The traditional Chinese calendar divides a year into 24 solar terms. Mángzhòng, Bōshu, Mangjong, or Mang chủng (neologized term, unknown in vietnam, just popularized recently) is the ninth solar term. It begins when the Sun reaches the celestial longitude of 75° and ends when it reaches the longitude of 90°. It more often refers in particular to the day when the Sun is exactly at the celestial longitude of 75°. In the Gregorian calendar, it usually begins around June 5 (June 6 East Asia time) and ends around June 21.

Introduction of Grain in Ear (芒种)
"grain in ear" means the grains are mature. It happens around June 5 every year when the Sun reaches the celestial longitude of 75 degrees. During this period, crops like barley and wheat all get mature and are waiting to be harvested. In Chinese, "Grain in Ear" is called Mang Zhong. Mang means grains at the same time busy. It forecasts the farmer is getting back to the busy field work.

It is the busiest time to seed millet and the deadline for sowing activities. During this period, areas around the middle stream and downstream of the Yangtze River enter the rainy season. Sensing the wetness, the mantis comes out, the shrike starts to sing and the mockingbird stops tweet.

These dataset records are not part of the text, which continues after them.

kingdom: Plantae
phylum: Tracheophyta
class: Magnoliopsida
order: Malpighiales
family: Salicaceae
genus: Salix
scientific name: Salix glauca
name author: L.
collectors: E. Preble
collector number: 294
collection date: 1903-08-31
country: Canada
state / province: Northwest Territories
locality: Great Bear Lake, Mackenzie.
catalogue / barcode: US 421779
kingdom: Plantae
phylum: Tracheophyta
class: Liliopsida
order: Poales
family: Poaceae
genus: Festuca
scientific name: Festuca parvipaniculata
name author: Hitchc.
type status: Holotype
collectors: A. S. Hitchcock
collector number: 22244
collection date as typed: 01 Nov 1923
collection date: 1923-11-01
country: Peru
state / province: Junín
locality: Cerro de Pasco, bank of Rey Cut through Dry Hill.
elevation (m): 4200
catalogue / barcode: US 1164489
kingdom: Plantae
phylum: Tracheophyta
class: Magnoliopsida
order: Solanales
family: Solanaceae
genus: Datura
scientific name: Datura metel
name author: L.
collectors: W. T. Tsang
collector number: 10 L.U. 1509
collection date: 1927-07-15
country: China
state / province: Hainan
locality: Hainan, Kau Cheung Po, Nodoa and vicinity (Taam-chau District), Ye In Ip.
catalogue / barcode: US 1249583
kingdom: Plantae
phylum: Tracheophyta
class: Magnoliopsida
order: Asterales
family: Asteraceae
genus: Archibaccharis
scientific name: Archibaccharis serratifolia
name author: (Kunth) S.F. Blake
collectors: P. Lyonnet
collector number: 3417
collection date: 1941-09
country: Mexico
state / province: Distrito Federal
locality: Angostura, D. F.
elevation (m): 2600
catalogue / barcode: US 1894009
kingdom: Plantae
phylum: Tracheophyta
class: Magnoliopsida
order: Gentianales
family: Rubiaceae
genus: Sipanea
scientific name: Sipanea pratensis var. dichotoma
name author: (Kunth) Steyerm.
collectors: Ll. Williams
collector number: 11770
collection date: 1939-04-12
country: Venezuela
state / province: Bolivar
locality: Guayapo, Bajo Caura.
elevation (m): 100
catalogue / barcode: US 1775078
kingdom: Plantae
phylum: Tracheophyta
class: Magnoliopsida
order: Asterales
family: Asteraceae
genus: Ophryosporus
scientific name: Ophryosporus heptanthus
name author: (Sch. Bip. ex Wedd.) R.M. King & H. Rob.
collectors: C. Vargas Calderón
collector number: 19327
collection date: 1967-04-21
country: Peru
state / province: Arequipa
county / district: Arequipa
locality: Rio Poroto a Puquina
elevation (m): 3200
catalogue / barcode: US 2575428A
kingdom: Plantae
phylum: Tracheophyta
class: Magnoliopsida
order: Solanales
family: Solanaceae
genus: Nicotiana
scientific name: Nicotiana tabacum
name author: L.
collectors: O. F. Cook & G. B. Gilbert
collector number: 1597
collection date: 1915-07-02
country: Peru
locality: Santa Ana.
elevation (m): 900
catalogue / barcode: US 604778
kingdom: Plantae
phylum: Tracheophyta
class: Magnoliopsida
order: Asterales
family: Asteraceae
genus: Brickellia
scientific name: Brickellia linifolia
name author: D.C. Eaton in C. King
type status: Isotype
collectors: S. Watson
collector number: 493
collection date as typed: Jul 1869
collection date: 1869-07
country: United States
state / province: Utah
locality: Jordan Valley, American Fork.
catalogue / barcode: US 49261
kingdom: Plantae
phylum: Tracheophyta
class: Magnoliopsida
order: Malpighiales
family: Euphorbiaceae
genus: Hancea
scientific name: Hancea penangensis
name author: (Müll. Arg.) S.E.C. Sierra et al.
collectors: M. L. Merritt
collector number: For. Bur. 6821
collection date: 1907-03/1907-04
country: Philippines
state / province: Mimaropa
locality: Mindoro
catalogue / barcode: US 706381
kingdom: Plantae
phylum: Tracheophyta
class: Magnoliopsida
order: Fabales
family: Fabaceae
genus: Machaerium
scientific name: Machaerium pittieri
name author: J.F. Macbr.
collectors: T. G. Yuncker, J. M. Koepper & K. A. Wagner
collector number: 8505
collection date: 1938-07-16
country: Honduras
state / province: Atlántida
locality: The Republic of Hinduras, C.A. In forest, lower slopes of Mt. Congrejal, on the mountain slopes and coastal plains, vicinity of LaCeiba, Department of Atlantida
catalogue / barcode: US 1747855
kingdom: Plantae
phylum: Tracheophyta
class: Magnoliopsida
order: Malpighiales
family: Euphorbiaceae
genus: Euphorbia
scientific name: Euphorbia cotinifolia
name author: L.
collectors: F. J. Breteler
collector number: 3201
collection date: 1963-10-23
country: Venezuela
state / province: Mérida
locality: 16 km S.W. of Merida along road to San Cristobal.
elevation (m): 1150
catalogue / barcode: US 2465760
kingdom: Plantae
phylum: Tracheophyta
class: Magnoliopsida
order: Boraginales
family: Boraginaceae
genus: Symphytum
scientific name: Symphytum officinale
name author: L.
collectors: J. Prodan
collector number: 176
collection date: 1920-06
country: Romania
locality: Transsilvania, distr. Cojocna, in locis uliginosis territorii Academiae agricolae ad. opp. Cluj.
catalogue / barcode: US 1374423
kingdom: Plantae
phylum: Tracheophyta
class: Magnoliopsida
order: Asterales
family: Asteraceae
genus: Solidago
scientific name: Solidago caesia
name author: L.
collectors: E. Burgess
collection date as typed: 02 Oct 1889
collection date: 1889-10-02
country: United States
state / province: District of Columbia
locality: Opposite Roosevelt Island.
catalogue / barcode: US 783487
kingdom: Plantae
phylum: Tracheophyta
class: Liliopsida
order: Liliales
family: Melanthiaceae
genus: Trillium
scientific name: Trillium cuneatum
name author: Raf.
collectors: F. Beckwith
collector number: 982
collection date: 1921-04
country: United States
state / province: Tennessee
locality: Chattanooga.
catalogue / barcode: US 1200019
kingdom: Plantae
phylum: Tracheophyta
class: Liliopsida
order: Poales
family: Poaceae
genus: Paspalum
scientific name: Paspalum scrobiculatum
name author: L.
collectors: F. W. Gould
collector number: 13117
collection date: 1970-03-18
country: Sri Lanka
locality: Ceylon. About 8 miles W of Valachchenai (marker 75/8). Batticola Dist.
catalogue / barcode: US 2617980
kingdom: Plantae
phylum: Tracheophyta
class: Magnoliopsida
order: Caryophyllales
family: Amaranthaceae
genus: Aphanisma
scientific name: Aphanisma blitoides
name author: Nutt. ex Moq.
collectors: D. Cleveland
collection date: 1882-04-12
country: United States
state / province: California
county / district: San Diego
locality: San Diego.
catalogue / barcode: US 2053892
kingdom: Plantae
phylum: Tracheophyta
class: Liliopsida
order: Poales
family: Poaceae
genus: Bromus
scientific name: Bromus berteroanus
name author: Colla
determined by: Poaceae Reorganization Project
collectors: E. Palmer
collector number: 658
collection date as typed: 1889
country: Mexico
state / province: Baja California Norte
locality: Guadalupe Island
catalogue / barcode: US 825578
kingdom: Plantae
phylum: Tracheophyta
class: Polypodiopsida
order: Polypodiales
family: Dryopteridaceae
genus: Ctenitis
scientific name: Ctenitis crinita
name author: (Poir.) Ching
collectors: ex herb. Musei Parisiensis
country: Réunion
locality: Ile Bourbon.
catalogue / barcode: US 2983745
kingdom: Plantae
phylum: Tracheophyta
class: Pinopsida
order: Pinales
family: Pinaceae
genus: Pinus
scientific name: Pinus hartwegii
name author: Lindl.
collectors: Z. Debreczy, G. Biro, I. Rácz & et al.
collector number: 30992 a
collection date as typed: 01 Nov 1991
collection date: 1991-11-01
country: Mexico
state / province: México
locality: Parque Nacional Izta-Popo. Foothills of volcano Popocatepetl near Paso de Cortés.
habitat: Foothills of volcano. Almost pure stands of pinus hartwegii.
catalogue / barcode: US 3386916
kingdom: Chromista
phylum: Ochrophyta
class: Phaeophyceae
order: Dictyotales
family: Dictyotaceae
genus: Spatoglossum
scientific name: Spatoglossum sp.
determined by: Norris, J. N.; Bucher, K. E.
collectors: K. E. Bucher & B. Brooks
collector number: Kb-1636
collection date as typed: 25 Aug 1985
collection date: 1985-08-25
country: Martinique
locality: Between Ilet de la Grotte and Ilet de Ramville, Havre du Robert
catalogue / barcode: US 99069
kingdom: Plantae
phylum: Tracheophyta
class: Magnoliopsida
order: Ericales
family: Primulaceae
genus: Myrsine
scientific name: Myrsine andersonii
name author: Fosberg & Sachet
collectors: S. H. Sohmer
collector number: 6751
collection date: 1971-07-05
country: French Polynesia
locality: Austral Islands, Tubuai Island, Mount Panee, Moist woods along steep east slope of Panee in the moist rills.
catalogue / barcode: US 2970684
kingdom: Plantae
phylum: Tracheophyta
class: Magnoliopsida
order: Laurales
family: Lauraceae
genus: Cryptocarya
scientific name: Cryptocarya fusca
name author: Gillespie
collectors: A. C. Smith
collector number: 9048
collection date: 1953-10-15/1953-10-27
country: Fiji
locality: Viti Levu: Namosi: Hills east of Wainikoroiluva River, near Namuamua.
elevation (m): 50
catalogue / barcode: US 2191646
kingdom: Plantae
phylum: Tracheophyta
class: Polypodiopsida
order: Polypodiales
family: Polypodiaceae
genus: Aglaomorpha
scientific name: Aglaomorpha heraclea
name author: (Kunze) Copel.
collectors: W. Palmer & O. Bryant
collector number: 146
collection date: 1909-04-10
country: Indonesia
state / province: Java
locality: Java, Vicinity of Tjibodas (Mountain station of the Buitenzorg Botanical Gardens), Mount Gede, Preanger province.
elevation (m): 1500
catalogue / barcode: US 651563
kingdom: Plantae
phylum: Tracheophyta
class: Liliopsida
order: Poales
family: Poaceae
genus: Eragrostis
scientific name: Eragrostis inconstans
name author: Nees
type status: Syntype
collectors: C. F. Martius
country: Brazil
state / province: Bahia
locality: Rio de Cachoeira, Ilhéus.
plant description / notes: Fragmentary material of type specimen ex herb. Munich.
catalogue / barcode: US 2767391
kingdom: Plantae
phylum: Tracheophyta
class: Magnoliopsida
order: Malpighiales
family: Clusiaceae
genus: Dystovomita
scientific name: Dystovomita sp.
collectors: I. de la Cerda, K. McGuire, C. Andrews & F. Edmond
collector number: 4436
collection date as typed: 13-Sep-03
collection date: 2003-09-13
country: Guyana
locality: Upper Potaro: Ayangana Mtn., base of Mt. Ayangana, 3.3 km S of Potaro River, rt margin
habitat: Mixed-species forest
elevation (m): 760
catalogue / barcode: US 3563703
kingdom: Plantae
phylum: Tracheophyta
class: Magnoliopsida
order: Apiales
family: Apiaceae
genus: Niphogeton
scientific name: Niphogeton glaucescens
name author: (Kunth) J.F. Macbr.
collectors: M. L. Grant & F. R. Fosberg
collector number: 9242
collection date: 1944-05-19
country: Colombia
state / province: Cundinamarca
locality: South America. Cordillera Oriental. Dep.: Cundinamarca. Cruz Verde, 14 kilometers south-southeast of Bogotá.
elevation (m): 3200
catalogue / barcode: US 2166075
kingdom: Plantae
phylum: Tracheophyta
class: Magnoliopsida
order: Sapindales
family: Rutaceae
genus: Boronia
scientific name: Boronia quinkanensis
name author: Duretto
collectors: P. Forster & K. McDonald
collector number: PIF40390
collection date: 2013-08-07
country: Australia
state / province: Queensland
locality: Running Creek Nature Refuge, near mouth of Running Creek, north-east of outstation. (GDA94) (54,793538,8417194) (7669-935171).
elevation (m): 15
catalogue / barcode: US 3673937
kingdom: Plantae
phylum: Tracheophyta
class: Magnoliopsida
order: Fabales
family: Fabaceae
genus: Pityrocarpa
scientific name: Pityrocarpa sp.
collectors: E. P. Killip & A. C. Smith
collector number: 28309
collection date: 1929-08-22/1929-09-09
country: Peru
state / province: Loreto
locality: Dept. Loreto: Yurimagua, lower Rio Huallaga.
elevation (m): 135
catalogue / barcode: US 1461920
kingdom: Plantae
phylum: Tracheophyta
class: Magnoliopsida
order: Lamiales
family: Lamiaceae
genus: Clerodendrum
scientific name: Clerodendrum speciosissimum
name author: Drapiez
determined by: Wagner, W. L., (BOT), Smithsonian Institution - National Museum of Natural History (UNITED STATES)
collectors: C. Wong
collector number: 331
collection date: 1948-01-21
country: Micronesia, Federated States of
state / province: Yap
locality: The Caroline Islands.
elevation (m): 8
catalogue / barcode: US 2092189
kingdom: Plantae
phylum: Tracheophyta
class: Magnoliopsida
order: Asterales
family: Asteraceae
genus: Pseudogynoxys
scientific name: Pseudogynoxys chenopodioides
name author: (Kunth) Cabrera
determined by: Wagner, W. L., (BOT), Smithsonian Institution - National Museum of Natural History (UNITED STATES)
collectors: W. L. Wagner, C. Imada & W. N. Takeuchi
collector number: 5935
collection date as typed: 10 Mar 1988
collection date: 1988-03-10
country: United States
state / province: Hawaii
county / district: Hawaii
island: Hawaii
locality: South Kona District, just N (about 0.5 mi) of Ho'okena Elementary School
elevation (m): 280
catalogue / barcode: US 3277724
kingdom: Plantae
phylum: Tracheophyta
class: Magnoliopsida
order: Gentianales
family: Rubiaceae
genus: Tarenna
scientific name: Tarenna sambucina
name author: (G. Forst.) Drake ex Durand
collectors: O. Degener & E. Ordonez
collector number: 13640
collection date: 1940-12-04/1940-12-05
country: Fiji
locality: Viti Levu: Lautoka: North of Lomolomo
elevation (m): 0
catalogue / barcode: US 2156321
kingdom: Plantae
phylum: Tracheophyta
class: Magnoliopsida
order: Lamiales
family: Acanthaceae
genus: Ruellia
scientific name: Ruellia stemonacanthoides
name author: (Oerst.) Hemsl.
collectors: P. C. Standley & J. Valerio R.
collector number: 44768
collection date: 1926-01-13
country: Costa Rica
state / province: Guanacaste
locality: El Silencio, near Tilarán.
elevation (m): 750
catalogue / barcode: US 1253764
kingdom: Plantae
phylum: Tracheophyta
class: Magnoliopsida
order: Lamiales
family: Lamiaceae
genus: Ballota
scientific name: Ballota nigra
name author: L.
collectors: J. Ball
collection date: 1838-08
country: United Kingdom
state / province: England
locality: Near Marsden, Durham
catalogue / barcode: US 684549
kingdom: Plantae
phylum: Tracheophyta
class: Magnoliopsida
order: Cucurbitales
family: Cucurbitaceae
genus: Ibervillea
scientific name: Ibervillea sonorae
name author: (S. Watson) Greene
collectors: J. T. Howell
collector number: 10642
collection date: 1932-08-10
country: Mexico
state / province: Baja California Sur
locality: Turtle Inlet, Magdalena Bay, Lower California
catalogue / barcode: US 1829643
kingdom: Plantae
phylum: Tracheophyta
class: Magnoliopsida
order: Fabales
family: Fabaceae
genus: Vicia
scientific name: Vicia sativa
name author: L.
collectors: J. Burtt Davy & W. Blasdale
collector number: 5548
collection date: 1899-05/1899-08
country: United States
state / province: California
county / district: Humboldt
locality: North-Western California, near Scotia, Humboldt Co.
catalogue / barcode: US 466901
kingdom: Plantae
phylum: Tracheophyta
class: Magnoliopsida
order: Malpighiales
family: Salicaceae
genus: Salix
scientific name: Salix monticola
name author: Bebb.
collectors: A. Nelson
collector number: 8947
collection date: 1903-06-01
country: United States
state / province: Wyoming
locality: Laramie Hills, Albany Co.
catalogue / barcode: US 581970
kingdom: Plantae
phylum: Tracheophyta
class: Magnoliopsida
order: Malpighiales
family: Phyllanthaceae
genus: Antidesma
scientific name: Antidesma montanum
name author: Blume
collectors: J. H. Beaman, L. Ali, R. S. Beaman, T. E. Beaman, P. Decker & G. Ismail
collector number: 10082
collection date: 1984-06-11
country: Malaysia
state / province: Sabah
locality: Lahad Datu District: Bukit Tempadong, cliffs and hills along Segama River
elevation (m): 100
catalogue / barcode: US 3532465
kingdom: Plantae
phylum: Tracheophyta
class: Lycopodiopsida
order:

The arrival of Grain in Ear signifies the ripening of awny crops such as wheat and it is also a busy period for farmers. That can be seen from many farm sayings. One of the sayings is, "Getting busy with farm work in Grain in Ear," prevailing in many provinces. Grain in Ear is especially critical for planting rice. There is a saying in Guizhou that goes, "If you don't plant rice in Grain in Ear, planting will be in vain."

Date and time

Traditional customs
As the flowers withered away, people in old times used to hold the ceremony to sacrifice for the "God of Flowers", showing their gratitude and their eagerness to see the flowers again next year. This custom is already long gone and people can only read the scene in some of the ancient novels. In China's south Anhui province, people steam dumplings with new fresh wheat flour after seeding the paddy rice. They make the flour into different shapes such as cereals, animals, vegetables, and fruits, color them and pray for villagers' safety.

Healthy living tips
The best food to eat during "Grain in Ear" period, as suggested by Chinese doctors, is mulberry. Around two thousand years ago, mulberry had already been considered as royal food and among the folk, it was called the "holy fruit". It has abundant glucose, cane sugar, Vitamin A, B and C and many mineral substances and is very good for humans' heart, liver, and kidney.